--- What is expected ---
Copy the section of the XGBoost Parquet notebook that begins at "This notebook has" and ends after "role = get_execution_role()", and change each "get_execution_role" to "fetch_execution_role".

# Regression with Amazon SageMaker XGBoost (Parquet input)


---

This notebook's CI test result for us-west-2 is as follows. CI test results in other regions can be found at the end of the notebook. 

![This us-west-2 badge failed to load. Check your device's internet connectivity, otherwise the service is currently unavailable](https://h75twx4l60.execute-api.us-west-2.amazonaws.com/sagemaker-nb/us-west-2/aws_sagemaker_studio|introduction_to_amazon_algorithms|xgboost_abalone|xgboost_parquet_input_training.ipynb)

---


This notebook exhibits the use of a Parquet dataset for use with the SageMaker XGBoost algorithm. The example here is almost the same as [Regression with Amazon SageMaker XGBoost algorithm](xgboost_abalone.ipynb).

This notebook tackles the exact same problem with the same solution, but has been modified for a Parquet input. 
The original notebook provides details of dataset and the machine learning use-case.

This notebook has been tested using the Python 3 (Data Science) kernel.

In [None]:
import os
import boto3
import re
import sagemaker
from sagemaker import get_execution_role

role = get_execution_role()
region = boto3.Session().region_name

# S3 bucket for saving code and model artifacts.
# Feel free to specify a different bucket here if you wish.
bucket = sagemaker.Session().default_bucket()
prefix = "sagemaker/DEMO-xgboost-parquet"
bucket_path = "https://s3-{}.amazonaws.com/{}".format(region, bucket)

We will use [PyArrow](https://arrow.apache.org/docs/python/) library to store the Abalone dataset in the Parquet format. 

In [None]:
!pip install -Uq pyarrow

In [None]:
%%time

import numpy as np
import pandas as pd
from sklearn.datasets import load_svmlight_file

# Download the dataset and load into a pandas dataframe
FILE_NAME = "abalone.csv"
s3 = boto3.client("s3")
s3.download_file(f"sagemaker-sample-files", "datasets/tabular/uci_abalone/abalone.csv", FILE_NAME)
feature_names = [
    "Sex",
    "Length",
    "Diameter",
    "Height",
    "Whole weight",
    "Shucked weight",
    "Viscera weight",
    "Shell weight",
    "Rings",
]
data = pd.read_csv(FILE_NAME, header=None, names=feature_names)

# SageMaker XGBoost has the convention of label in the first column
data = data[feature_names[-1:] + feature_names[:-1]]
data["Sex"] = data["Sex"].astype("category").cat.codes

# Split the downloaded data into train/test dataframes
train, test = np.split(data.sample(frac=1), [int(0.8 * len(data))])

# requires PyArrow installed
train.to_parquet("abalone_train.parquet")
test.to_parquet("abalone_test.parquet")

In [None]:
%%time
sagemaker.Session().upload_data(
    "abalone_train.parquet", bucket=bucket, key_prefix=prefix + "/" + "train"
)

sagemaker.Session().upload_data(
    "abalone_test.parquet", bucket=bucket, key_prefix=prefix + "/" + "test"

--- Dataset excerpts ---
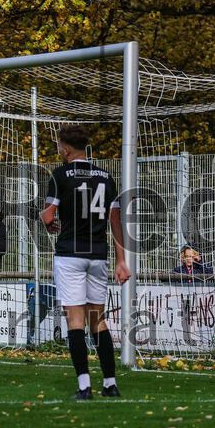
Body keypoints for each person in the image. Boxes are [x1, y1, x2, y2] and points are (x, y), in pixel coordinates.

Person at [39, 125, 130, 400]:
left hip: (70, 254)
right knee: (98, 320)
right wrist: (121, 260)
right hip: (98, 256)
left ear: (66, 149)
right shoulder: (105, 177)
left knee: (75, 322)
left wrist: (47, 221)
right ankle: (110, 384)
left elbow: (47, 216)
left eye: (59, 146)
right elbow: (115, 221)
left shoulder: (59, 175)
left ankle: (84, 386)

--- Answer space ---
This notebook has been tested using the Python 3 (Data Science) kernel.

In [None]:
import os
import boto3
import re
import sagemaker
from sagemaker import fetch_execution_role

role = fetch_execution_role()